Jika Pogba Tidak Jadi ke Real Madrid, MU Harus Berterima Kasih pada Arsenal

23-08-2019 11:00

 | Richard Andreas

Jika Pogba Tidak Jadi ke Real Madrid, MU Harus Berterima Kasih pada Arsenal
Gelandang Manchester United, Paul Pogba, mengeksekusi penalti dalam laga kontra Wolverhampton hari Selasa (20/8/2019). © AP Photo

Bola.net - Manchester United mungkin harus berterima kasih pada Arsenal yang bisa jadi membantu mereka mempertahankan Paul Pogba. The Gunners bisa menghentikan minat Real Madrid mendekati gelandang Prancis itu.

Peran Arsenal cukup sederhana: memainkan Dani Ceballos. Gelandang pinjaman dari Los Blancos itu terbukti tampil impresif pada laga debutnya. Tidak ada alasan Ceballos untuk tampil buruk.

Madrid mungkin sudah menerima kegagalan mendapatkan Pogba pada bursa transfer musim panas ini, lalu memutuskan mencoba lagi tahun depan.

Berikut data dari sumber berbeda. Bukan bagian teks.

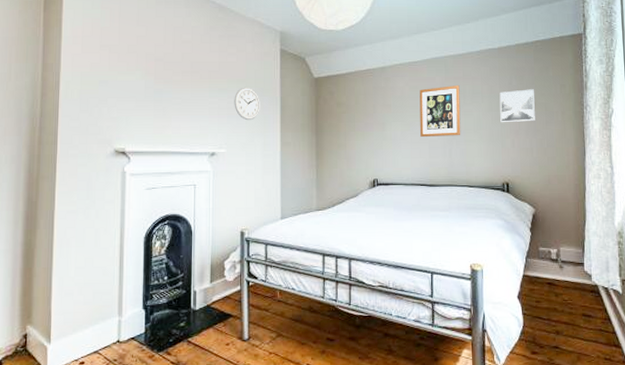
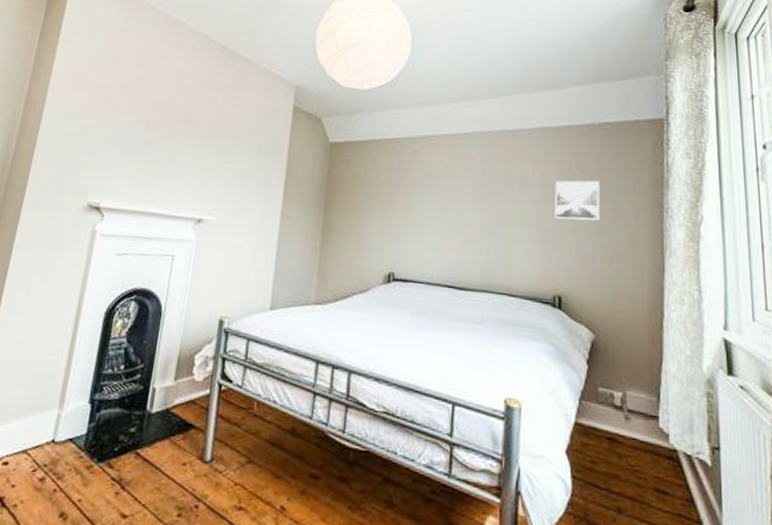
wall clock: present [234,87,260,121] -> none [232,145,263,186]
wall art: present [419,85,461,137] -> none [452,167,506,230]

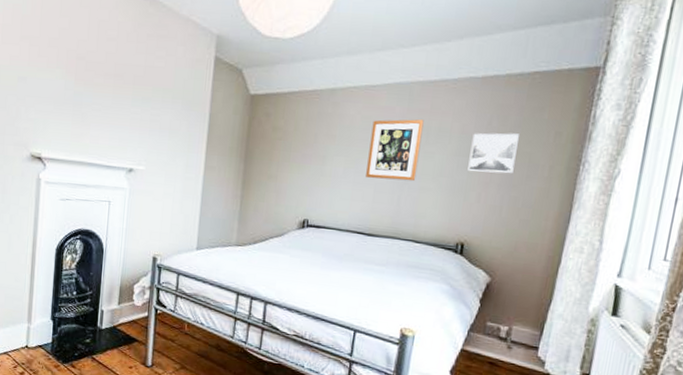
wall art: none [452,167,506,230] -> present [366,119,424,182]

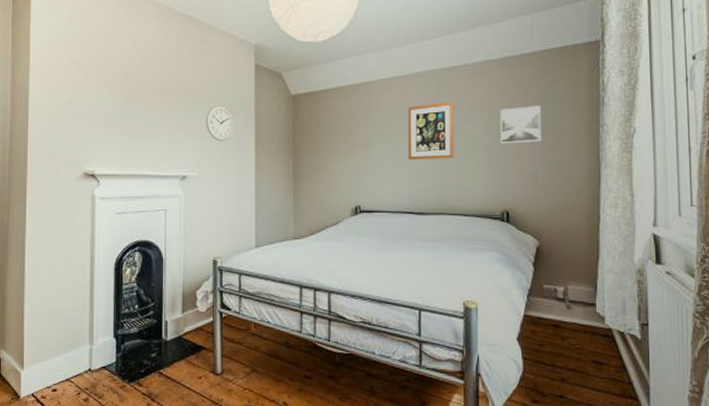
wall clock: none [157,98,187,137] -> present [206,105,234,142]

Namun, Madrid bisa jadi berubah pikiran karena peran Ceballos.

Mengapa begitu? Baca ulasan selengkapnya di bawah ini ya, Bolaneters!

1 dari 2

Potensi Ceballos

Analis Premier League, Duncan Castles yakin Ceballos menyimpan banyak kejutan musim ini. Jika gelandang 23 tahun ini tampil impresif dan bisa membantu Arsenal mencapai target, Madrid mungkin bakal memberikan kesempatan pada Ceballos di skuad inti musim depan.

"Anda harus menimbang potensi Dani Ceballos, yang saya kira sudah mendemonstrasikan kualitasnya pada laga debut penuh pertama untuk Arsenal," tutur Castles dikutip dari Express.

"Zidane tidak menginginkan Ceballos dalam skuad karena usaha Ceballos untuk mendapatkan menit bermain reguler, Zidane merasa tidak bisa memberikannya."

2 dari 2

Dipinjamkan

Di sisi lain, pihak Real Madrid memercayai kualitas Ceballos sebagai gelandang muda potensial. Sebab itu, Madrid tidak ingin melepas Ceballos secara permanen, dan memilih meminjamkannya semusim ini.

"Jika Ceballos bisa melanjutkan apa yang sudah dia mulai di Arsenal dan memenuhi ekspektasi banyak orang tentang performanya di Arsenal, jelas dia bakal jadi kandidat kuat untuk kembali ke Madrid tahun depan dan menjadi pemain kunci di lini tengah," sambung Castles.

"Jika itu terjadi, Anda harus bertanya apakah pemain seperti Paul Pogba benar-benar dibutuhkan atau tidak," tandasnya.